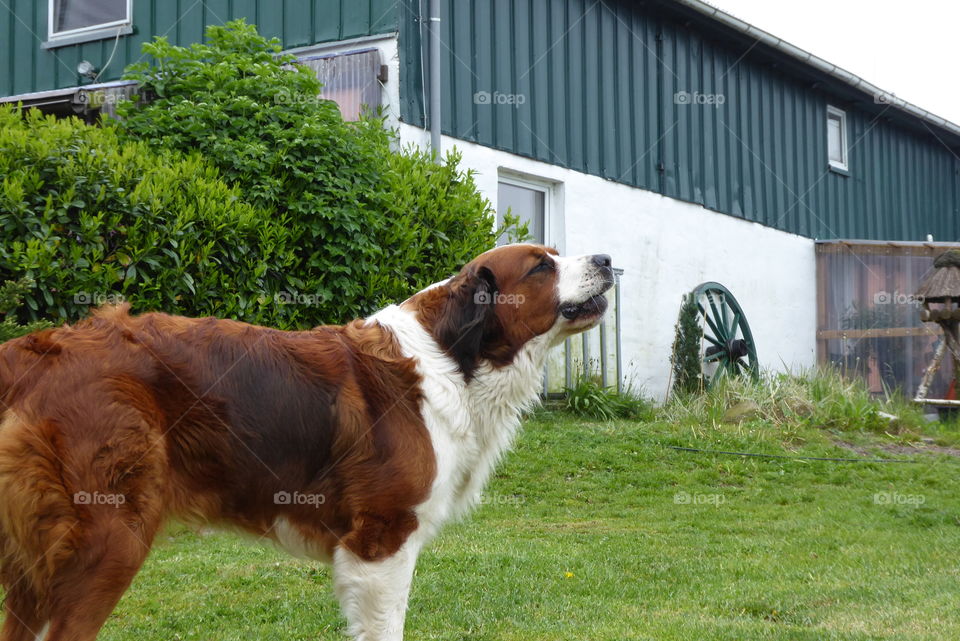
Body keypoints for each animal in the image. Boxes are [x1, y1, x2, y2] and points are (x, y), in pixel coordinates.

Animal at [0, 242, 616, 636]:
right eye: (541, 266)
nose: (608, 260)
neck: (452, 359)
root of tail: (38, 349)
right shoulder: (381, 542)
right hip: (109, 539)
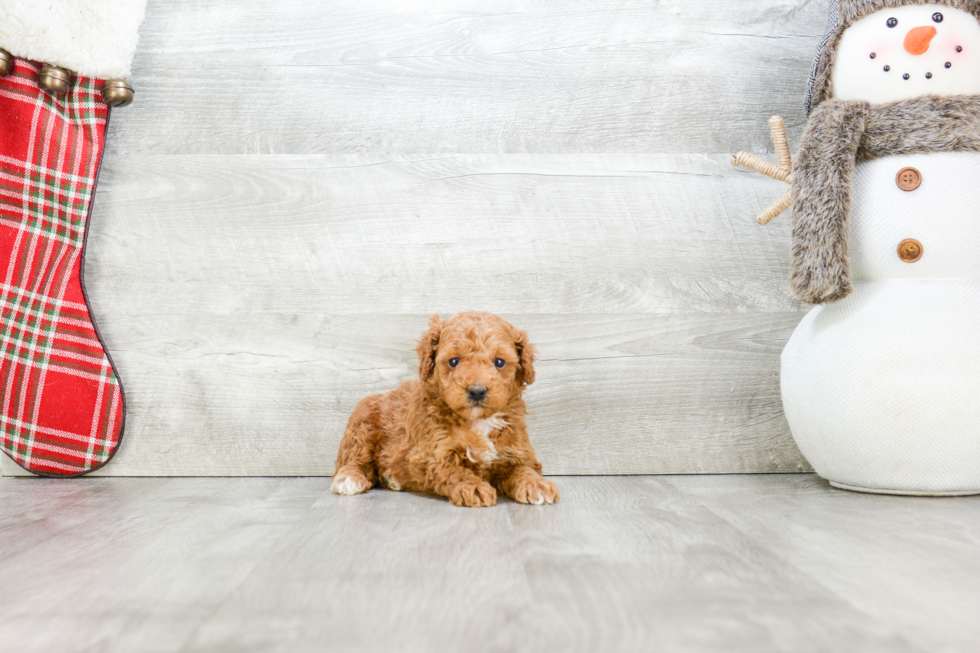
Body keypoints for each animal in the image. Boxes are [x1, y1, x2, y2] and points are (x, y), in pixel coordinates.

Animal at [332, 312, 556, 510]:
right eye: (454, 361)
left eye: (499, 362)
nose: (476, 391)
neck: (478, 421)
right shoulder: (430, 454)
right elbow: (453, 470)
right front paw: (473, 486)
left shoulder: (515, 450)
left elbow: (524, 468)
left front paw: (536, 485)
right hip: (362, 423)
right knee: (354, 460)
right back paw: (350, 478)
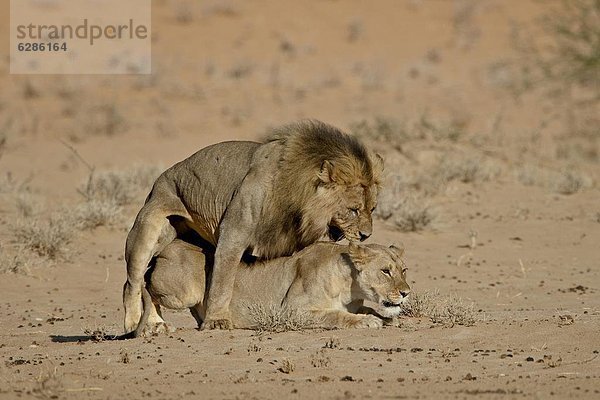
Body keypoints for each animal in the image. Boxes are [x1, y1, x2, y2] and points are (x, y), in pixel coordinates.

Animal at [123, 120, 382, 332]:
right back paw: (138, 324)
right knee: (133, 282)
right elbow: (222, 281)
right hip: (148, 232)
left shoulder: (292, 243)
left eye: (373, 209)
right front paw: (217, 321)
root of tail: (164, 175)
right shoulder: (233, 233)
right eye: (354, 209)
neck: (298, 199)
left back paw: (157, 325)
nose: (366, 235)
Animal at [132, 238, 408, 334]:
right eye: (385, 271)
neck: (350, 287)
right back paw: (156, 325)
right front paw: (367, 321)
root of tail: (166, 246)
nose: (406, 293)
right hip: (183, 292)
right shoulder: (292, 310)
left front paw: (389, 318)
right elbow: (334, 315)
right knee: (146, 287)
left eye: (403, 270)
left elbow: (371, 309)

════

• **Work to complete**
Each entry gets copied exactly; the pictures stay out.

• **Answer area**
Body keypoints for each animal in the image. Boxes are [x1, y1, x2, y2] and points are (x, y), in pixel coordinates.

Animal at [0, 242, 616, 636]:
right eye: (541, 266)
nose: (608, 260)
neck: (452, 359)
root of tail: (38, 349)
right shoulder: (381, 542)
right hip: (109, 539)
Body keypoints for each animal in the image. Boxes are [x1, y1, x2, y2] and points are (x, y), in pixel coordinates.

Animal at [332, 312, 556, 510]:
right eye: (454, 361)
left eye: (499, 362)
nose: (476, 391)
neck: (478, 421)
right shoulder: (430, 454)
right elbow: (453, 470)
right front paw: (473, 486)
left shoulder: (515, 450)
left elbow: (524, 468)
left front paw: (536, 485)
right hip: (362, 423)
right knee: (354, 460)
right back paw: (350, 478)
Body keypoints for each animal in the image. Boxes are [x1, y1, x2, y2] and points are (x, y), in pixel coordinates.

Animal at [123, 120, 382, 332]:
right back paw: (138, 324)
right knee: (133, 282)
right elbow: (222, 281)
right hip: (148, 232)
left shoulder: (292, 243)
left eye: (373, 209)
right front paw: (217, 321)
root of tail: (164, 175)
right shoulder: (233, 233)
right eye: (354, 209)
neck: (298, 199)
left back paw: (157, 325)
nose: (366, 235)
Animal at [132, 238, 408, 334]:
right eye: (385, 271)
neck: (350, 287)
right back paw: (156, 325)
right front paw: (367, 321)
root of tail: (166, 246)
nose: (406, 293)
right hip: (183, 292)
right shoulder: (292, 310)
left front paw: (389, 318)
right elbow: (334, 315)
right knee: (146, 287)
left eye: (403, 270)
left elbow: (371, 309)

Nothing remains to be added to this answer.